The “cash-for-clunkers” plan moving through Congress is yet another boondoggle cloaked in environmentalism. The current legislation would provide a $3,500 subsidy to anyone trading in a car getting less than 18 miles per gallon as long as there is at least a 4 mpg improvement. A 10 mpg improvement would yield an extra $1,000.

Average fuel economy requirements are about 27 mpg so many purchases would drag the US average lower. At its worst, a driver would be paid about $1,200 per barrel of oil saved in a year. The plan is watered down even more for light trucks, hundreds of thousands of which sit on the sales lots of US carmakers.
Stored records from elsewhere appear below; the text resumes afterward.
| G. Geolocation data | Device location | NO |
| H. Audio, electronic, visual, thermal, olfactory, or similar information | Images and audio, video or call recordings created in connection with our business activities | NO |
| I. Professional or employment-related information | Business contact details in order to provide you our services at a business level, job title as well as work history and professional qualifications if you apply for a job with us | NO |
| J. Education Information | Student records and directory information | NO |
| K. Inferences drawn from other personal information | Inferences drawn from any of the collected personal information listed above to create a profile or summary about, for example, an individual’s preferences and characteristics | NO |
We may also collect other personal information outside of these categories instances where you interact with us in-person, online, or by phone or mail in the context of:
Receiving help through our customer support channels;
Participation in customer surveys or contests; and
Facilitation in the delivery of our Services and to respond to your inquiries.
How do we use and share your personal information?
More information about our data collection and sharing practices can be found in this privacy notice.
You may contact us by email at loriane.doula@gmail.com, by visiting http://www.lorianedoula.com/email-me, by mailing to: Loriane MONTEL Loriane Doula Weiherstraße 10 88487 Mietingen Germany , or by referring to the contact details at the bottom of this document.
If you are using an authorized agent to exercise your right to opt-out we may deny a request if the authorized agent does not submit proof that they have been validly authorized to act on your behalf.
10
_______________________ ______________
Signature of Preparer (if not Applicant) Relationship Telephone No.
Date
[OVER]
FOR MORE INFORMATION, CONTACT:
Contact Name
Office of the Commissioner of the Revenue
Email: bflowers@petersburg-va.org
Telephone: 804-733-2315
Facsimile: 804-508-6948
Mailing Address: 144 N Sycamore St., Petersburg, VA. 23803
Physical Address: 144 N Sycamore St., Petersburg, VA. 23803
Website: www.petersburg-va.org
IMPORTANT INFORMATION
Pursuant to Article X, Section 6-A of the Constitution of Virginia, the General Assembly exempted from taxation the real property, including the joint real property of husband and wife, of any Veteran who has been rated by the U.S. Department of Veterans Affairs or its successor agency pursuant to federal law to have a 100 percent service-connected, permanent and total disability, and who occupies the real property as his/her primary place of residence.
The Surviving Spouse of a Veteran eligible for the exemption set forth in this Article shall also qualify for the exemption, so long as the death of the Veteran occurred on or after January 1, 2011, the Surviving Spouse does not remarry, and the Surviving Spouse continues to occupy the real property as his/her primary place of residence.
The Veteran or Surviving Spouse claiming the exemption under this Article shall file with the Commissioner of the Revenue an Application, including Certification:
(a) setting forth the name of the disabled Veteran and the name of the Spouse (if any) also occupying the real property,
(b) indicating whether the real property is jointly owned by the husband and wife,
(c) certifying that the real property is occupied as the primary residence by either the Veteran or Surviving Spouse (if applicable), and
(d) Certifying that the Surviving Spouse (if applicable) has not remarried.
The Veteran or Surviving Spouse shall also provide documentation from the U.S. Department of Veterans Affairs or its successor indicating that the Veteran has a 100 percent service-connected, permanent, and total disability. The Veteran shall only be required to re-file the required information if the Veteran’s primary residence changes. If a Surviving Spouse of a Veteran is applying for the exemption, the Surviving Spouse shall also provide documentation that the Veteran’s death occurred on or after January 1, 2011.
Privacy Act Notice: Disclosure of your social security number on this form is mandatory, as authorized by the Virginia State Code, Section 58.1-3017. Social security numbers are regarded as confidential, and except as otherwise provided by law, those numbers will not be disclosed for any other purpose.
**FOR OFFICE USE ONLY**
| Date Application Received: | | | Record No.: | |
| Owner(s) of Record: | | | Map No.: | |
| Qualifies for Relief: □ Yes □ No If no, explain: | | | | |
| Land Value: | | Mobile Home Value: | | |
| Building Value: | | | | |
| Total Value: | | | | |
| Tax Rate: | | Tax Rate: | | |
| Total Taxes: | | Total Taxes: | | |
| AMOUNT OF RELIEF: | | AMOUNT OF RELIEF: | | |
Only a 2 mpg improvement is required so many getting well below 20 mpg would qualify.

A far more sensible draft of the plan provided $4,000 for trading in the same type of cars for others that exceed average fuel economy in their class by 25 per cent. The chief problem with this seems to have been it would encourage buying products not made by Detroit-based carmakers – a cause that apparently trumps the environment. Of the top 10 cars for fuel mileage sold in America, four are built by Toyota, two by Volkswagen, one by Honda, one by Smart and only one by US–based Ford.

The new plan is also economically regressive. By requiring cars to be scrapped, vehicles typically used by working poor in a country with patchy public transportation would vanish or rise in price. Important spare parts could not be recycled, making repairs of old vehicles already owned more expensive for the poor. And the already dubious environmental merits of the plan ignore the energy consumed in manufacturing a new vehicle as part of the equation. It is this plan, not clunkers, that should head for the scrap heap.